TASK PROMPT: Reproduce the part of the marriage counseling passage from "What you focus" up to and including "intimacy skills say.".

Counseling vs. Coaching

*Disclaimer (written 3/28/2021): I don’t really agree with this anymore. I think marriage counseling can be very helpful for a lot of reasons. One being that often couples can use a neutral 3rd party to look at issues from the outside. Marriage counselors are trained specifically to help struggling marriages and strengthen ones that aren’t doing so bad. I agree that forcing your partner to go to counseling with you probably won’t help much. And I also agree that focusing on an issue too much can blow it out of proportion. But I think some issues need to be worked out rather than ignored and a marriage counselor can help mediate that. Likewise, I also think it’s good to focus more on what you can do than what your spouse is or isn’t doing. But your needs are important and a counselor can help the other person see that.

Laura says that marriage counseling does not usually help struggling marriages. In fact, counseling can do more harm than good. Statistics show that most people who go to marriage counseling still end up in divorce. Counseling often focuses on the problem. It can also become a forum where you can go and “hash it out.” And worst of all, forcing your spouse to go to counseling is a terrible way to try to control him or her and could make them even more resistant to working on the relationship.

What you focus on expands, right? And while I’m not saying you should let big conflicts go, I don’t think you should pay someone a lot of money to bring those conflicts back up every week either.

At the beginning of each chapter, Laura has a little excerpt about what a marriage counselor might say on the topic of the chapter vs. what the six intimacy skills say.

For example:

“Marriage Counseling invites you to focus on what your husband is doing, what he’s thinking, and what he wants, taking the focus away from  your own actions, thoughts, and desires. It’s a forum for criticism, blame, and shame. It perpetuates the myth, “If only he would change, I would finally be happy.”

Intimacy skills train you to stay focused on your own paper. Instead of trying to control others, you pay attention to how you feel and what you want. That’s the critical date you need to inform your decisions and actions for the relationship – not what he’s doing or thinking.”

PROVIDED DATA:

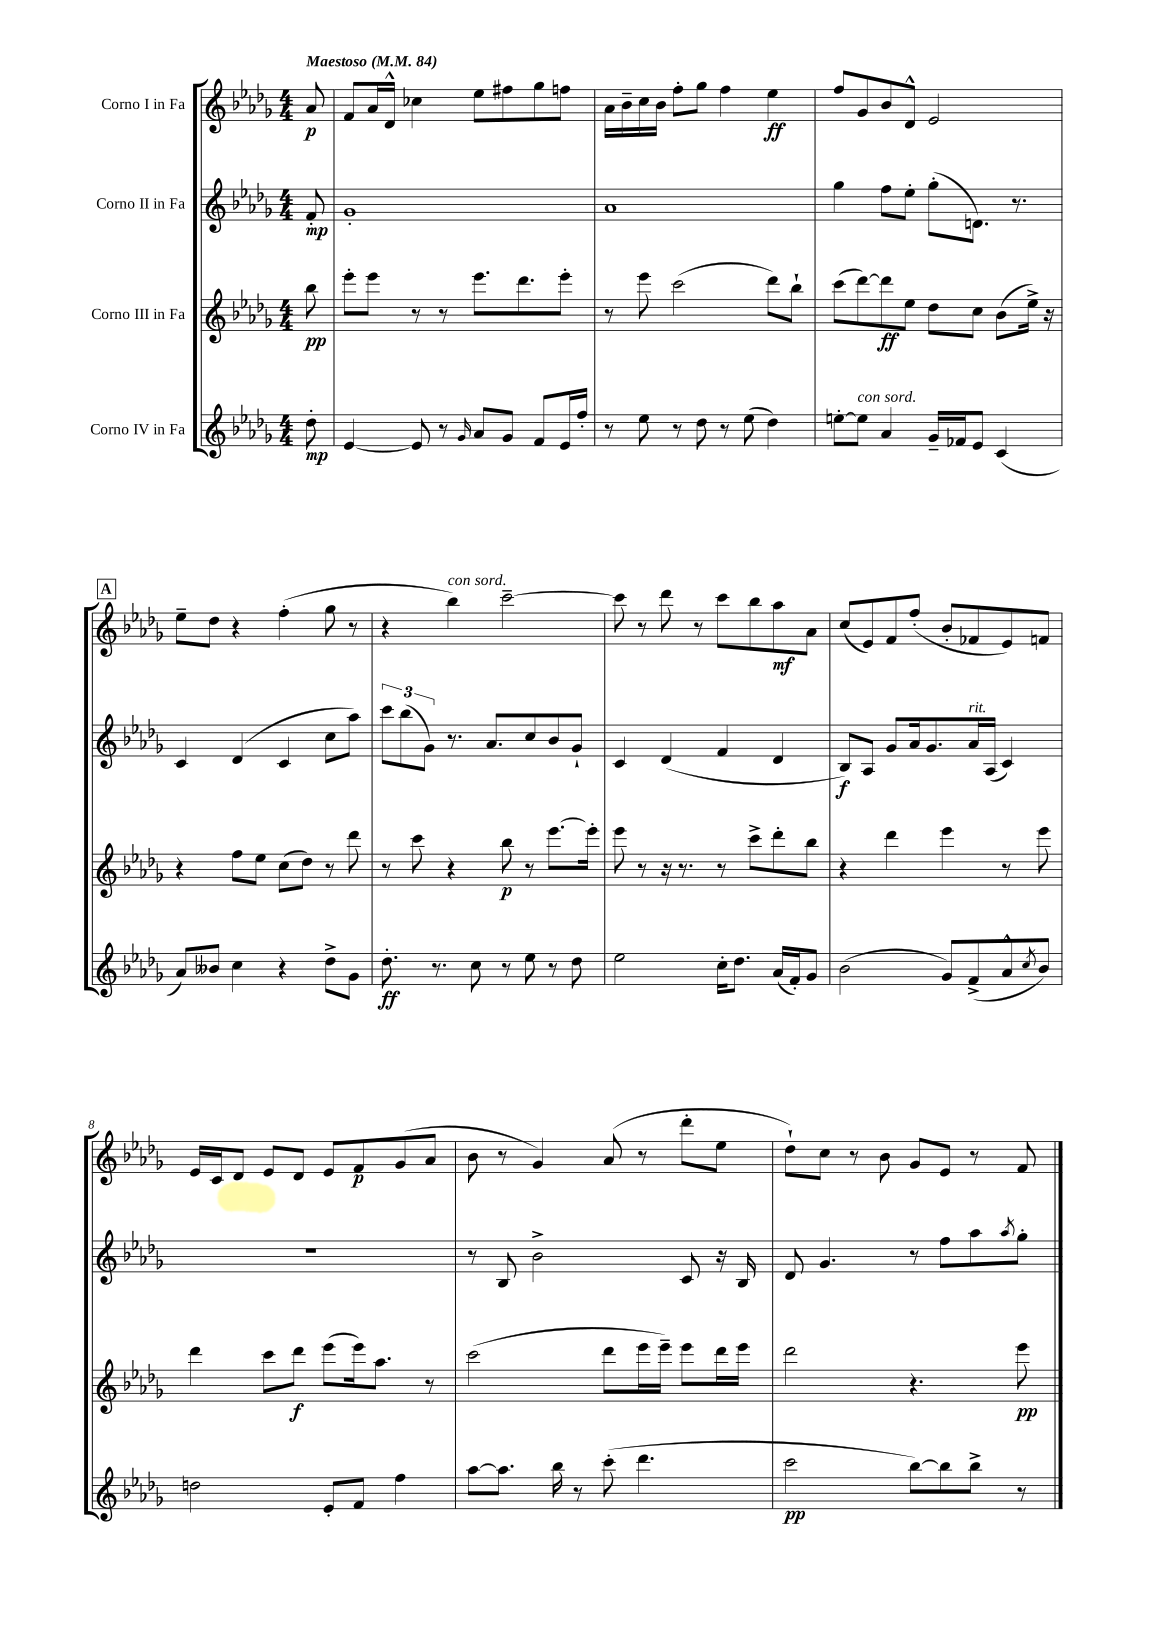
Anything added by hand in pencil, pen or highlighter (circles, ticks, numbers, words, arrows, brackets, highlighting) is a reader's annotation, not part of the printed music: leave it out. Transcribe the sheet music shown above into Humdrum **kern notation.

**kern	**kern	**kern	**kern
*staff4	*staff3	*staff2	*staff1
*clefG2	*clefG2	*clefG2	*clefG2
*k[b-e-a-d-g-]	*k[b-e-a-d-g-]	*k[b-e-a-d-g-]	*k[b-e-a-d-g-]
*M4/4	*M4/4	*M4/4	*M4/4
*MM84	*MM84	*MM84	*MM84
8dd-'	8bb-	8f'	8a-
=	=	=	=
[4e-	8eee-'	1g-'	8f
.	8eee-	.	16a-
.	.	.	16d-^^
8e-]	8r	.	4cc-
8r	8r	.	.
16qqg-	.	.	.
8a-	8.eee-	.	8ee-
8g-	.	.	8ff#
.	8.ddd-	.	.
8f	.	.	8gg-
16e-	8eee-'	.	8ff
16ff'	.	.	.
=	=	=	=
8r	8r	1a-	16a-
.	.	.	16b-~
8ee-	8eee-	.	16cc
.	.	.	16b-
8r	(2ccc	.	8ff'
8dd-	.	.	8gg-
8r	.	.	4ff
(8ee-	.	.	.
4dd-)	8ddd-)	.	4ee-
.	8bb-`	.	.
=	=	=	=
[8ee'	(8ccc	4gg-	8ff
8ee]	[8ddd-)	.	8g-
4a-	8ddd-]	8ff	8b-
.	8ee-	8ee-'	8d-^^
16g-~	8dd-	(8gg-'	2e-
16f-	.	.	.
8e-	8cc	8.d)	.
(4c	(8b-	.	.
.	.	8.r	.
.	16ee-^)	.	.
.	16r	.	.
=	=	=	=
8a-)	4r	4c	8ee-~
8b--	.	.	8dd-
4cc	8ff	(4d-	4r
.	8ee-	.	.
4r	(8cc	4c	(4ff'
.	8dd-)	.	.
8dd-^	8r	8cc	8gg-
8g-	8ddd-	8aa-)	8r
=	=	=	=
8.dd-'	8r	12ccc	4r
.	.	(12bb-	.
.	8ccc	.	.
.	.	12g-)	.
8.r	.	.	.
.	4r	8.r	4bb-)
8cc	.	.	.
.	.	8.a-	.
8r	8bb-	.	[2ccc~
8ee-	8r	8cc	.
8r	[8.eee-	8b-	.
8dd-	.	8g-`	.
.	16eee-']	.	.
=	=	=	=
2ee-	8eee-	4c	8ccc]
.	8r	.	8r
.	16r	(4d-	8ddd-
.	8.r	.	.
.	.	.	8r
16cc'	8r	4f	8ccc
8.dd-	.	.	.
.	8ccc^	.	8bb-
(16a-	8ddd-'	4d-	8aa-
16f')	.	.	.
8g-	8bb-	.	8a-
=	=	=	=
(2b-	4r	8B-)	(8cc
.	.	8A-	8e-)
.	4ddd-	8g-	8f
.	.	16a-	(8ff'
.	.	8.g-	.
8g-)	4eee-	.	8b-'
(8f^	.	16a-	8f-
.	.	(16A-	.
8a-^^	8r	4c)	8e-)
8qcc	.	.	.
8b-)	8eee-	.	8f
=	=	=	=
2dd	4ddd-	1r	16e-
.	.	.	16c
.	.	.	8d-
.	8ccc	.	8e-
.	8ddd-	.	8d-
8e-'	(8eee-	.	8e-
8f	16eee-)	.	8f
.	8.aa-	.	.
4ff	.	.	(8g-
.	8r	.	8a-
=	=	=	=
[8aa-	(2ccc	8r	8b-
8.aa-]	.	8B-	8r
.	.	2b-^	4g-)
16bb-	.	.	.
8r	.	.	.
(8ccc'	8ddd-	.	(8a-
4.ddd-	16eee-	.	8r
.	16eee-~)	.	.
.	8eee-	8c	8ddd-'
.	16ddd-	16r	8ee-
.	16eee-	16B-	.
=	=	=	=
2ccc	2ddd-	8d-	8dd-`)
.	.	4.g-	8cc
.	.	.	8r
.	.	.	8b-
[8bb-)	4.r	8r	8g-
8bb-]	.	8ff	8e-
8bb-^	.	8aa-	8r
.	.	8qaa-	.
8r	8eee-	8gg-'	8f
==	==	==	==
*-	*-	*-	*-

...

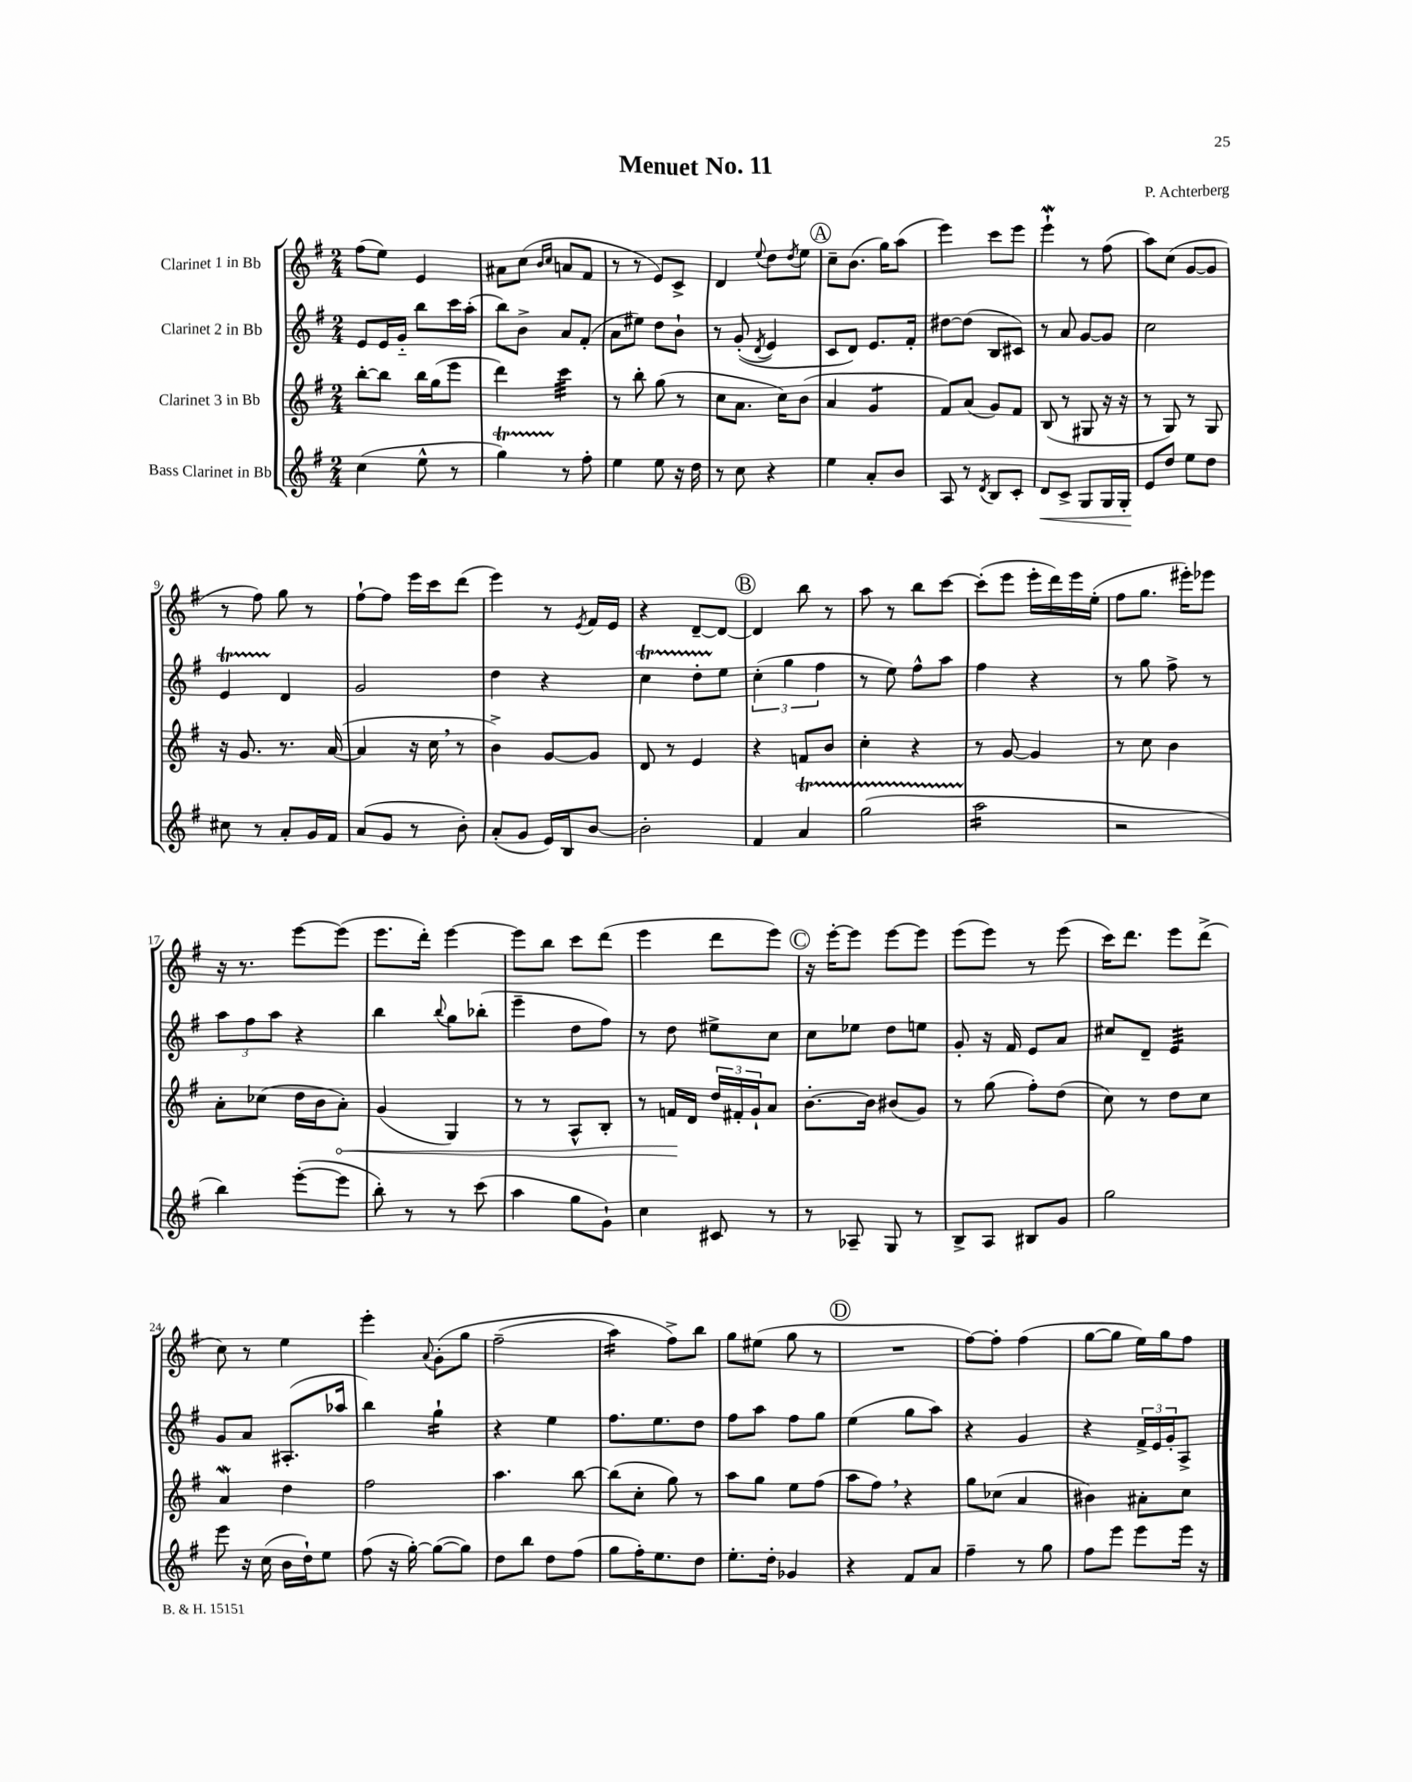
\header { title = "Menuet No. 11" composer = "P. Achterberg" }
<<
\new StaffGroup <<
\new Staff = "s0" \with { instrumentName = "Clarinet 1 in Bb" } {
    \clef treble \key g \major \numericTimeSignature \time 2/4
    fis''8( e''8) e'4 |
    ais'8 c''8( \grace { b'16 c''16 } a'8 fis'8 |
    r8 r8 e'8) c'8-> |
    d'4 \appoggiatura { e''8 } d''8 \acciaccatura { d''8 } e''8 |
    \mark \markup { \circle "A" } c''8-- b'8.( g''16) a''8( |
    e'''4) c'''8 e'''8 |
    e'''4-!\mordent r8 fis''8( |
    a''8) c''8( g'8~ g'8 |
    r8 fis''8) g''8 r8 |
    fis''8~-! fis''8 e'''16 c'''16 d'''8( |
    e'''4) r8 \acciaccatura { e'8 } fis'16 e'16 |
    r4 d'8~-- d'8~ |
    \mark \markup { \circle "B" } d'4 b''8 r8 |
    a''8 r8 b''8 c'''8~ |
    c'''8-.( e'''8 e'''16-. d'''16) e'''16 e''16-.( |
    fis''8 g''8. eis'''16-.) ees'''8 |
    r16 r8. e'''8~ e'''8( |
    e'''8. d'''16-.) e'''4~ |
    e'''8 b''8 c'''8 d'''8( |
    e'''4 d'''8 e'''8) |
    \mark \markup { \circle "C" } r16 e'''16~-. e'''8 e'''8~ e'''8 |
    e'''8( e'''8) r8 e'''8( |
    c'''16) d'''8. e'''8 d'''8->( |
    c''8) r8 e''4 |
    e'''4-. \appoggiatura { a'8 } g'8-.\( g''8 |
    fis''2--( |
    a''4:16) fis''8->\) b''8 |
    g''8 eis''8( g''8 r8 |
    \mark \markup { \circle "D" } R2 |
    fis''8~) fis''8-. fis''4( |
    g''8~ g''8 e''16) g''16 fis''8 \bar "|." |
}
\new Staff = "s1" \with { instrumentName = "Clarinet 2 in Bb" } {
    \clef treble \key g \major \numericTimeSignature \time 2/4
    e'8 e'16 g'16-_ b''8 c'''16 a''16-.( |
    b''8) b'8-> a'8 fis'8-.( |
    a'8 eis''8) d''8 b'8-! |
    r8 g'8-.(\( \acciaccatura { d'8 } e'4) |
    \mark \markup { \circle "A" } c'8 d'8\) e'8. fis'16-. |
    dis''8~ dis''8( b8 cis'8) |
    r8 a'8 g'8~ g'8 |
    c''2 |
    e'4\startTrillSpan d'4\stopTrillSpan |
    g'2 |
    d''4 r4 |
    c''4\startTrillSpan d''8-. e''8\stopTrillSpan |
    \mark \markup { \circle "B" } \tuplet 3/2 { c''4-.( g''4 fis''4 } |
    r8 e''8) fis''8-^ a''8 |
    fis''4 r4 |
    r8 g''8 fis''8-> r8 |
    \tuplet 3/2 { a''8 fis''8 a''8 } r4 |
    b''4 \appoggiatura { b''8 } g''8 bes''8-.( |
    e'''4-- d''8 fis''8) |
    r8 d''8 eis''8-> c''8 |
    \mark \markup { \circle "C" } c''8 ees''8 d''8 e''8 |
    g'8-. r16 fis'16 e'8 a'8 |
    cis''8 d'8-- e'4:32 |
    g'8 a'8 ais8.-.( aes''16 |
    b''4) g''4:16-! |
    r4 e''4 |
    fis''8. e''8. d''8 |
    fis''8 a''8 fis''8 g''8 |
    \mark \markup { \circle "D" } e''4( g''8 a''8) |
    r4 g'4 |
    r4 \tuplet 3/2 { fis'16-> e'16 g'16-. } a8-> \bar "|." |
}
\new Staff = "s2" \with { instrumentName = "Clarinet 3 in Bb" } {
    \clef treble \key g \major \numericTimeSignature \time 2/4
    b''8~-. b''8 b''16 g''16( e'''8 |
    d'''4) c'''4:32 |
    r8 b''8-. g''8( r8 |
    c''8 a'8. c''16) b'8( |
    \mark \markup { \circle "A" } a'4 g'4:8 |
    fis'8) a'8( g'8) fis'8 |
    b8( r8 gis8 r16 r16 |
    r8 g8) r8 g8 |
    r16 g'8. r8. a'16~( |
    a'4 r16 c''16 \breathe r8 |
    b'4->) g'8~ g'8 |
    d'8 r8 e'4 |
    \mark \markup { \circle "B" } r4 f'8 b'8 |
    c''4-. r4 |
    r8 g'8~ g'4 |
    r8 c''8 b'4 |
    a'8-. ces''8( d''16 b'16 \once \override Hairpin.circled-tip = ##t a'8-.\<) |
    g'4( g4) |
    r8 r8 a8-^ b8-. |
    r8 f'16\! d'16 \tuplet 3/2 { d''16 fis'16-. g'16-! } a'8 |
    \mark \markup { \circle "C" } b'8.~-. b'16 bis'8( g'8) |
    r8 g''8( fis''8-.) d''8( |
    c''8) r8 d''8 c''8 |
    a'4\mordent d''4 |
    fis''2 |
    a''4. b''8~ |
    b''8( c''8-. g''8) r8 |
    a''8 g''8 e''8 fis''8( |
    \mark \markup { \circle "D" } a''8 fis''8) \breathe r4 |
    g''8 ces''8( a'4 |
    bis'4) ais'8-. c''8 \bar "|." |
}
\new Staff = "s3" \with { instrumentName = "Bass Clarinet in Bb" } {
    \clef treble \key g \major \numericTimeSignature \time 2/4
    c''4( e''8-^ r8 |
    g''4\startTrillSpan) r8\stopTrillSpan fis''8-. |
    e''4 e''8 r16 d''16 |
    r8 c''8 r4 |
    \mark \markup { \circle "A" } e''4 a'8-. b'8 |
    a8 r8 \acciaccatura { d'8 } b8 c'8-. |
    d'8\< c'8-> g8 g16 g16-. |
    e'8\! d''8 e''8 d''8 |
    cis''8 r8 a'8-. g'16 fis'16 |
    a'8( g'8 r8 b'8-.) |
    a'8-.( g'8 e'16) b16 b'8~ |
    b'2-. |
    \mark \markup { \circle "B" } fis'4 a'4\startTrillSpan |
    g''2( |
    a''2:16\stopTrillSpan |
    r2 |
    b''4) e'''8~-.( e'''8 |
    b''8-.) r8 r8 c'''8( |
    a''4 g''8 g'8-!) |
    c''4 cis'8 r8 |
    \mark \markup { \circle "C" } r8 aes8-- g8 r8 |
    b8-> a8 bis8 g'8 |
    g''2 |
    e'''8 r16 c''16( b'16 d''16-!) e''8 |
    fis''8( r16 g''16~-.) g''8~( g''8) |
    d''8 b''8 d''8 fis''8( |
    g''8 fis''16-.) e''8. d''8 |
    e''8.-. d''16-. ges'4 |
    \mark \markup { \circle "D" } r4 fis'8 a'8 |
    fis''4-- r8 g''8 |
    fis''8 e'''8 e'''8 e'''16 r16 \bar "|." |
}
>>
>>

RESULT OF THIS TASK:
What you focus on expands, right? And while I’m not saying you should let big conflicts go, I don’t think you should pay someone a lot of money to bring those conflicts back up every week either.

At the beginning of each chapter, Laura has a little excerpt about what a marriage counselor might say on the topic of the chapter vs. what the six intimacy skills say.